How the CFPB leadership crisis affects you — and what to know about Mick Mulvaney v. Leandra English

Life
By James Dennin

If you get injured on the job, you take it up with the Occupational Safety and Health Administration. If a drug or food-product makes you sick, you take it up with the Food and Drug Administration. But until the launch of the Consumer Financial Protection Bureau in 2010, if you went bankrupt because someone sold you a fraudulent loan, it wasn’t really clear whom you’d reach out to.

That all changed thanks to the CFPB (and the Dodd-Frank Wall Street Reform and Consumer Protection Act, which created the agency) but as of Monday, aggrieved consumers of financial products now find themselves back to square one, in a similarly uncertain position. Why? Blame a heated legal dispute that has left the CFPB with two officials both claiming to be in charge of the agency.

■ **What you will do**
a) In the article on the CFPB leadership dispute, rewrite the paragraph beginning "If you get injured on the job" more briefly, keeping its main facts.
b) Transcribe the passage of the article on the CFPB leadership dispute starting at "That all changed" and ending at "of the agency.".

■ **Excerpted records**
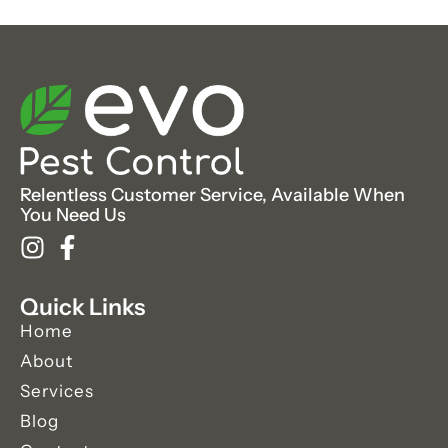
Relentless Customer Service, Available When
You Need Us
Quick Links
Home
About
Services
Blog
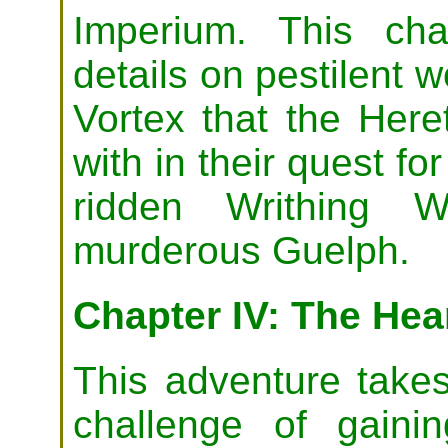
Imperium. This ch
details on pestilent 
Vortex that the Here
with in their quest f
ridden Writhing W
murderous Guelph.
Chapter IV: The Hear
This adventure takes
challenge of gain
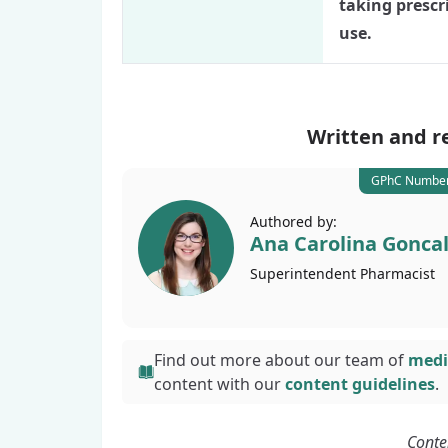
taking prescr
use.
Written and r
GPhC Number
Authored by:
Ana Carolina Gonca
Superintendent
Pharmacist
Find out more about our team of
medi
content with
our
content guidelines
.
Conte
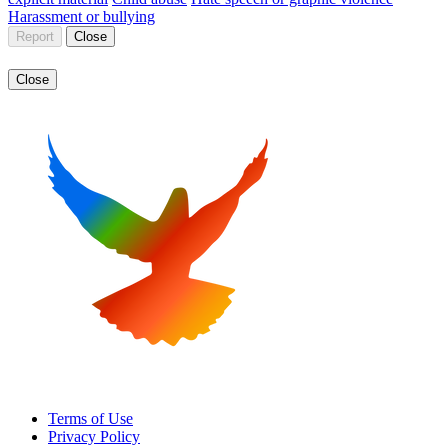
Harassment or bullying
Report
Close
Close
Terms of Use
Privacy Policy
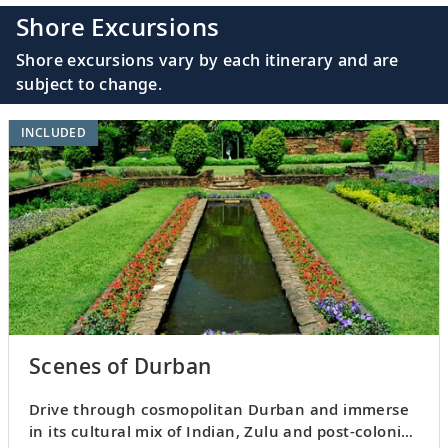
Shore Excursions
Shore excursions vary by each itinerary and are
subject to change.
INCLUDED
Scenes of Durban
Drive through cosmopolitan Durban and immerse
in its cultural mix of Indian, Zulu and post-colonial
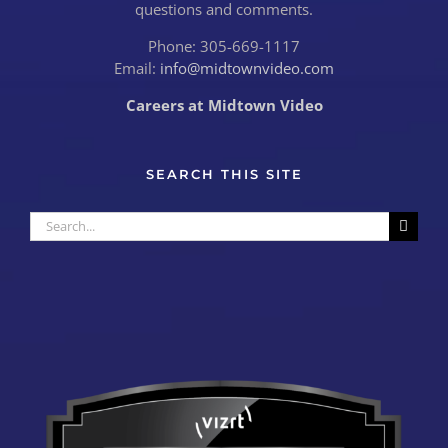
questions and comments.
Phone: 305-669-1117
Email:
info@midtownvideo.com
Careers at Midtown Video
SEARCH THIS SITE
Search
for:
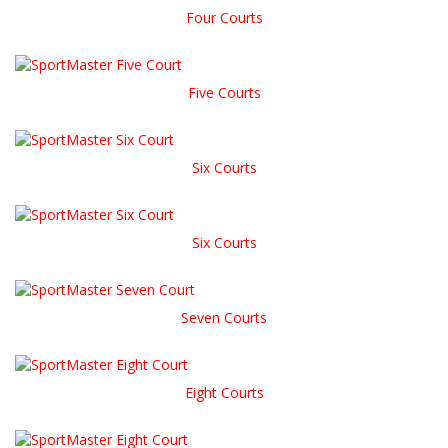
Four Courts
Five Courts
Six Courts
Six Courts
Seven Courts
Eight Courts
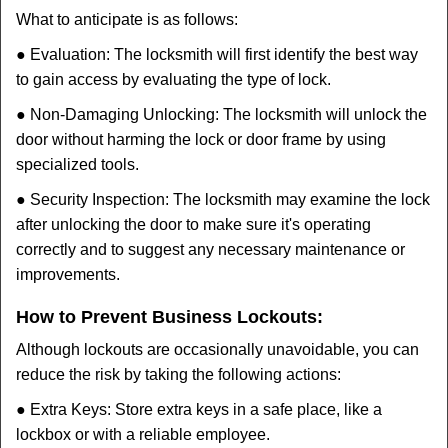
What to anticipate is as follows:
● Evaluation: The locksmith will first identify the best way
to gain access by evaluating the type of lock.
● Non-Damaging Unlocking: The locksmith will unlock the
door without harming the lock or door frame by using
specialized tools.
● Security Inspection: The locksmith may examine the lock
after unlocking the door to make sure it's operating
correctly and to suggest any necessary maintenance or
improvements.
How to Prevent Business Lockouts:
Although lockouts are occasionally unavoidable, you can
reduce the risk by taking the following actions:
● Extra Keys: Store extra keys in a safe place, like a
lockbox or with a reliable employee.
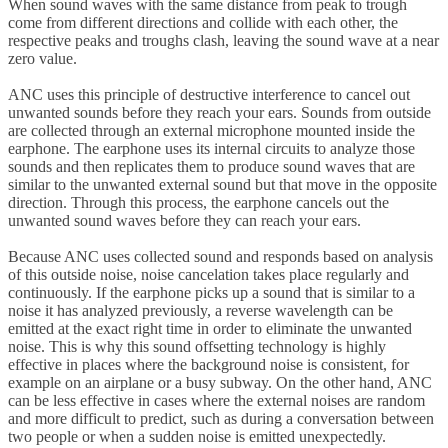
When sound waves with the same distance from peak to trough
come from different directions and collide with each other, the
respective peaks and troughs clash, leaving the sound wave at a near
zero value.
ANC uses this principle of destructive interference to cancel out
unwanted sounds before they reach your ears. Sounds from outside
are collected through an external microphone mounted inside the
earphone. The earphone uses its internal circuits to analyze those
sounds and then replicates them to produce sound waves that are
similar to the unwanted external sound but that move in the opposite
direction. Through this process, the earphone cancels out the
unwanted sound waves before they can reach your ears.
Because ANC uses collected sound and responds based on analysis
of this outside noise, noise cancelation takes place regularly and
continuously. If the earphone picks up a sound that is similar to a
noise it has analyzed previously, a reverse wavelength can be
emitted at the exact right time in order to eliminate the unwanted
noise. This is why this sound offsetting technology is highly
effective in places where the background noise is consistent, for
example on an airplane or a busy subway. On the other hand, ANC
can be less effective in cases where the external noises are random
and more difficult to predict, such as during a conversation between
two people or when a sudden noise is emitted unexpectedly.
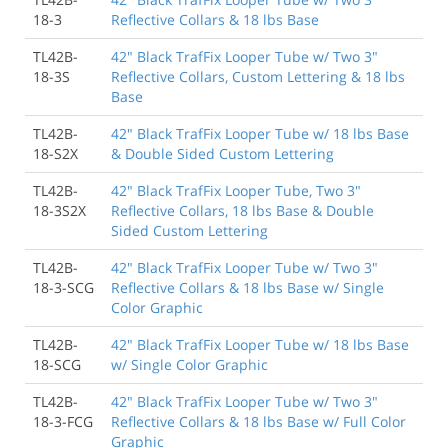
18-3
Reflective Collars & 18 lbs Base
TL42B-
42" Black TrafFix Looper Tube w/ Two 3"
18-3S
Reflective Collars, Custom Lettering & 18 lbs
Base
TL42B-
42" Black TrafFix Looper Tube w/ 18 lbs Base
18-S2X
& Double Sided Custom Lettering
TL42B-
42" Black TrafFix Looper Tube, Two 3"
18-3S2X
Reflective Collars, 18 lbs Base & Double
Sided Custom Lettering
TL42B-
42" Black TrafFix Looper Tube w/ Two 3"
18-3-SCG
Reflective Collars & 18 lbs Base w/ Single
Color Graphic
TL42B-
42" Black TrafFix Looper Tube w/ 18 lbs Base
18-SCG
w/ Single Color Graphic
TL42B-
42" Black TrafFix Looper Tube w/ Two 3"
18-3-FCG
Reflective Collars & 18 lbs Base w/ Full Color
Graphic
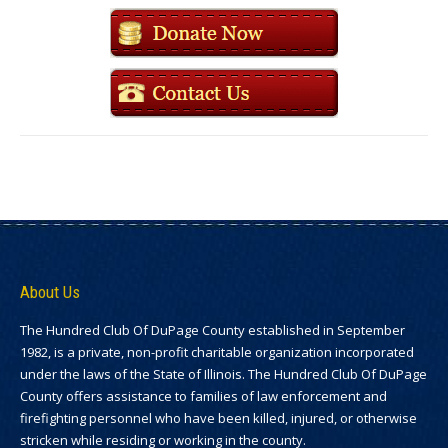
About Us
The Hundred Club Of DuPage County established in September
1982, is a private, non-profit charitable organization incorporated
under the laws of the State of Illinois. The Hundred Club Of DuPage
County offers assistance to families of law enforcement and
firefighting personnel who have been killed, injured, or otherwise
stricken while residing or working in the county.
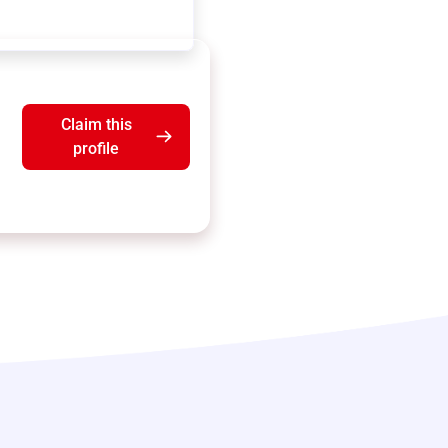
Claim this
profile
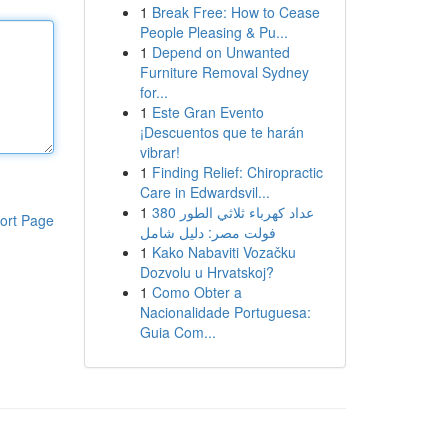
1
Break Free: How to Cease
People Pleasing & Pu...
1
Depend on Unwanted
Furniture Removal Sydney
for...
1
Este Gran Evento
¡Descuentos que te harán
vibrar!
1
Finding Relief: Chiropractic
Care in Edwardsvil...
1
عداد كهرباء ثلاثي الطور 380
ort Page
فولت مصر: دليل شامل
1
Kako Nabaviti Vozačku
Dozvolu u Hrvatskoj?
1
Como Obter a
Nacionalidade Portuguesa:
Guia Com...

■ **List of answers**
a) Workplace injuries go to the Occupational Safety and Health Administration, and illness from a drug or food product goes to the Food and Drug Administration. Before the Consumer Financial Protection Bureau launched in 2010, though, it wasn't really clear where to turn if a fraudulent loan drove you into bankruptcy.

b)
That all changed thanks to the CFPB (and the Dodd-Frank Wall Street Reform and Consumer Protection Act, which created the agency) but as of Monday, aggrieved consumers of financial products now find themselves back to square one, in a similarly uncertain position. Why? Blame a heated legal dispute that has left the CFPB with two officials both claiming to be in charge of the agency.